The first age of chemistry peaked when the periodic table was discovered in the 19th century. The second age encompassed much of the 20th, during which we learnt how to make complicated and useful molecules and quantum mechanics explained the table and the chemical bond. We now have a fundamental understanding of chemistry, biology (and therefore life) and the useful bits of physics. As the third age dawns, a paradigm shift is taking place, and the "chemistry of complexity" has acquired a new name: nanoscience and nanotechnology - I call it N&N - not to be confused with Eminem, who is prosecuting another sort of revolution.
The third age may well turn out to be a golden one. But whether the UK will benefit is in the hands of a small number of people, many of whom appear to have no understanding of how scientific advances are made. The "reorganisations" now sweeping UK universities are unlikely to improve matters. Many are knee-jerk responses to short-term market forces.
We are implementing a strategy for providing university education that finds its parallel in McDonald's strategy for providing food. There is a quotation, often attributed to the Roman Gaius Petronius, that is appropriate to the turmoil in the universities undergoing reorganisation:
"We trained hard, but it seemed that every time we were beginning to form teams we were reorganised. I was to learn, later in life, that we tend to meet any new situation by reorganising, and a wonderful method it can be for creating the illusion of progress while producing confusion, inefficiency and demoralisation."
To reverse this strategy, we chemists should strike by withdrawing our contributions to everyday life. Politicians and vice-chancellors should be targeted and especially individuals such as Simon Jenkins, Billy Connolly and Jeremy Clarkson, who take delight in rubbishing science education, glorifying ignorance and effectively deriding the efforts of those children who love science and on whom our future will depend.

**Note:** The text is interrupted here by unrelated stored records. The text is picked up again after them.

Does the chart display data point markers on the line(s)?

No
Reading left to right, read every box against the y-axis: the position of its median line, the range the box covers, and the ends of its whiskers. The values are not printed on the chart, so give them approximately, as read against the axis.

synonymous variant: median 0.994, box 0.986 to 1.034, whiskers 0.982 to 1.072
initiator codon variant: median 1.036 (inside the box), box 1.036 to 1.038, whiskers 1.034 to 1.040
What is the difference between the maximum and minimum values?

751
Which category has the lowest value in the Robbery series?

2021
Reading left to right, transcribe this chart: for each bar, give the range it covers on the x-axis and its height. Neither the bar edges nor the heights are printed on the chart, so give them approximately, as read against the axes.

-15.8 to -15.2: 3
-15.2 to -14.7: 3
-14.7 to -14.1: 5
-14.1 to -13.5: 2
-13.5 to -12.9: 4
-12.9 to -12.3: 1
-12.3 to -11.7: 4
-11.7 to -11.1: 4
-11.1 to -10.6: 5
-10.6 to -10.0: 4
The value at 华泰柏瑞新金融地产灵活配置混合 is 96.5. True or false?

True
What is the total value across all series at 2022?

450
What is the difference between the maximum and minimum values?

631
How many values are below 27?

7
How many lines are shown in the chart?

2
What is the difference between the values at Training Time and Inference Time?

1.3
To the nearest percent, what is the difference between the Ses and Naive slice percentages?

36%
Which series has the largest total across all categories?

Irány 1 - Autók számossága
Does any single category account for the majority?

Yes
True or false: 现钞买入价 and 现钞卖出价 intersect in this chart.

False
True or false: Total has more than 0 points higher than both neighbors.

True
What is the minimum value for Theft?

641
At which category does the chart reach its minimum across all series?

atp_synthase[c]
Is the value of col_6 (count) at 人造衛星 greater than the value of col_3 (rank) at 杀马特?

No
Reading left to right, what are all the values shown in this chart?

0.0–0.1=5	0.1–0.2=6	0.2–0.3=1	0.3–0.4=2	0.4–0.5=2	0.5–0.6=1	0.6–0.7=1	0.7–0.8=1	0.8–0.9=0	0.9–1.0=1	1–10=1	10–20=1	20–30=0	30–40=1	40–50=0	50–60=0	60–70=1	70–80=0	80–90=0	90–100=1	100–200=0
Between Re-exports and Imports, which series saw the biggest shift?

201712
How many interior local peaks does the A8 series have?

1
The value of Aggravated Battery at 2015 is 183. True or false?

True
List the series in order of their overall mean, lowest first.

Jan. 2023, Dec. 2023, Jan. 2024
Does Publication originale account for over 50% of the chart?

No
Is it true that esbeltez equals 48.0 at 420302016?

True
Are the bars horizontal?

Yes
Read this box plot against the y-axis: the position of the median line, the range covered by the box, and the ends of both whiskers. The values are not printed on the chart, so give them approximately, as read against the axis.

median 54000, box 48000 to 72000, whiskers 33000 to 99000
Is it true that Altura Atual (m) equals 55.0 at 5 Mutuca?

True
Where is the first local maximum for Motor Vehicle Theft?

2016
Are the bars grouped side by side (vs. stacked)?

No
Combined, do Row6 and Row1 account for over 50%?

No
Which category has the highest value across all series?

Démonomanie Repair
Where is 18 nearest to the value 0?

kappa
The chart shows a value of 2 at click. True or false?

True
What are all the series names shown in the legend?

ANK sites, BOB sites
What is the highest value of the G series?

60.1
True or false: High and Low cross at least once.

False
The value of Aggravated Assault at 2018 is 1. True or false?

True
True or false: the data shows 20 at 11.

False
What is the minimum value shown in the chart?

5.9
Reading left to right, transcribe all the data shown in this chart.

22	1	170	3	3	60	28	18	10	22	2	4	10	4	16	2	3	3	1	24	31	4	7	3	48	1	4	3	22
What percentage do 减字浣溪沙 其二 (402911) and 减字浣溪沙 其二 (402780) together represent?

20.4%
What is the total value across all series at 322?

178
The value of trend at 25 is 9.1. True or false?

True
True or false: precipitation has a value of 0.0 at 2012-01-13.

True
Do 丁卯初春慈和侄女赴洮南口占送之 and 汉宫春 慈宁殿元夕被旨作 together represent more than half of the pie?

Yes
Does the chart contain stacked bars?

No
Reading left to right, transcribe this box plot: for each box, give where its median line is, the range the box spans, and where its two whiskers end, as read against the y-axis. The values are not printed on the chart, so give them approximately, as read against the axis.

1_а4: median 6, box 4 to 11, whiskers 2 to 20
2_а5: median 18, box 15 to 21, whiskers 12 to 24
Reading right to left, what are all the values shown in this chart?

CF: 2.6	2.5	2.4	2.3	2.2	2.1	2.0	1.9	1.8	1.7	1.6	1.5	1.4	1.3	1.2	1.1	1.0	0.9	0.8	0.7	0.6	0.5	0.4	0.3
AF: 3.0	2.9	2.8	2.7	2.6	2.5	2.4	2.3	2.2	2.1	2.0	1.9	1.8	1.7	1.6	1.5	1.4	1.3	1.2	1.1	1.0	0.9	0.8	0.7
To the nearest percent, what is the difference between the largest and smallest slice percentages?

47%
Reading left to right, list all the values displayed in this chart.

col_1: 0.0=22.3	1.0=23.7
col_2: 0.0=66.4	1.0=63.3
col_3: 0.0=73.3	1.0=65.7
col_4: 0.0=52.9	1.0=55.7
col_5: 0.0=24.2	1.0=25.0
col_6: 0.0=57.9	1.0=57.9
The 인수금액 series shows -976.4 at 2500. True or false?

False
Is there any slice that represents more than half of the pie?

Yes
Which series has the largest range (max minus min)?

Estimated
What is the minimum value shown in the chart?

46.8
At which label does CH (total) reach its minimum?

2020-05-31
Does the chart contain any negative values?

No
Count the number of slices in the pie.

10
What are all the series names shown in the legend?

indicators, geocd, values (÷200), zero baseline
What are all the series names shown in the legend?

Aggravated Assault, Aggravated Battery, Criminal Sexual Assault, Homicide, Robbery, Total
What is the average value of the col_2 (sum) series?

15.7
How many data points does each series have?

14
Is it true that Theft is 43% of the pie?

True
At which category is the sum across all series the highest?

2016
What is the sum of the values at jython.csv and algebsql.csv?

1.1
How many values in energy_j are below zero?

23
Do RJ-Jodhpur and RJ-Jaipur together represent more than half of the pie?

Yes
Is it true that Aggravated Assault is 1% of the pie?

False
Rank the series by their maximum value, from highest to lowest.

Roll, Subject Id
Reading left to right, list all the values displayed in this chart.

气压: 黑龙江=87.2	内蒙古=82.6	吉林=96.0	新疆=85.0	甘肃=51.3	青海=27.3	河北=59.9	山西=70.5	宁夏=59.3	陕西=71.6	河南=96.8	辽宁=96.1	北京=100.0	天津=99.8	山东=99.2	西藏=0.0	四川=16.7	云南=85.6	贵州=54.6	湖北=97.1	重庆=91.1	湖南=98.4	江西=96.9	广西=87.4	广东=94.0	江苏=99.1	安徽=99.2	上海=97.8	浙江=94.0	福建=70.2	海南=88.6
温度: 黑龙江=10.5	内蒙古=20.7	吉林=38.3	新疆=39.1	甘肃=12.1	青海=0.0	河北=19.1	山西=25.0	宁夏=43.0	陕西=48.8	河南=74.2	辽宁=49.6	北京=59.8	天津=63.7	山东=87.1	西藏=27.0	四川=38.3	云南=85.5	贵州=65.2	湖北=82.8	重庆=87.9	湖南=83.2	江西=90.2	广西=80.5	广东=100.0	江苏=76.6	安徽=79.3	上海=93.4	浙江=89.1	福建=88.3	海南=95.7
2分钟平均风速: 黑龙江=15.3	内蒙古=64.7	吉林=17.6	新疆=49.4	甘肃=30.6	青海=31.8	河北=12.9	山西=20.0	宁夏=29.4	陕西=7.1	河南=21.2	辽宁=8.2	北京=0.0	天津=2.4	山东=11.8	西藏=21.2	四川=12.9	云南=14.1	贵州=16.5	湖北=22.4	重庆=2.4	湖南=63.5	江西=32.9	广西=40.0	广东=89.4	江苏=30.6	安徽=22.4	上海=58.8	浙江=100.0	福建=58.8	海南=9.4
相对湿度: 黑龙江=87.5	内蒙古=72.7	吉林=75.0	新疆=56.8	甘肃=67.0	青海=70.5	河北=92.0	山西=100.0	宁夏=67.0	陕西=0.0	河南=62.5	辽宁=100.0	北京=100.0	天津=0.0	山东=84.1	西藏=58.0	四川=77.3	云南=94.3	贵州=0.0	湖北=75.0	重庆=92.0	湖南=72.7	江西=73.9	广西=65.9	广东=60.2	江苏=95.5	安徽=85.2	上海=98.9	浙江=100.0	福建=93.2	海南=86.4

Next Sunday, no shampoo, just grated carbolic soap; Monday, no anaesthetic at the dentist; Tuesday, no food produced with inorganic fertilisers - 80 per cent of the world will starve, but I guess Prince Charles will not be among them; Wednesday, no purified water but a cholera cocktail with a dash of typhoid, "shaken not stirred?"; no adhesives on Thursday so wooden furniture will fall apart; Friday no contraceptives; and on Saturday no modern sports equipment - let's see Beckham bend a ball with the boots I had when I was a kid.
By comparison, what have economists, politicians and lawyers done for us? Well, we appear to be on the verge of global economic meltdown, politicians have dragged us into yet another war and we are living in the most litigious era ever.
Scientists develop by "osmotically" absorbing the essence of creativity that suffuses laboratories where research is done - not in teaching-only institutions. It is vital that the UK encourages science but, unfortunately, the present policies are prompting v-cs to eliminate smaller departments and destroy an intrinsic component of our ability to compete as chemistry is still a field where individuals and small groups can make massive impact. Our high and medium-tech world is dominated by the US and the Asian Tigers, and China is galloping past us with hundreds of laboratories beavering away at N&N.
We should use the research assessment exercise as an incentive and find imaginative ways to strengthen the research and teaching capabilities of our universities in these exciting times. But I fear that many vice-chancellors are all too ready to use it to justify a slash-and-burn policy in the UK's traditional scientific heartland. If research disappears from our smaller universities and is concentrated in half a dozen ponderous battleships, as now appears likely, it will be goodbye to the sort of laboratories where some of the UK's finest chemistry has been done: where the molecules that made modern liquid crystal displays possible were designed, where genetic fingerprinting was invented, where the measurements that revealed the structure of DNA were made and the experiments that paved the way to the discovery of the buckyball were done.
Sir Harry Kroto is professor of chemistry at Sussex University. He won the 1996 Nobel prize for chemistry.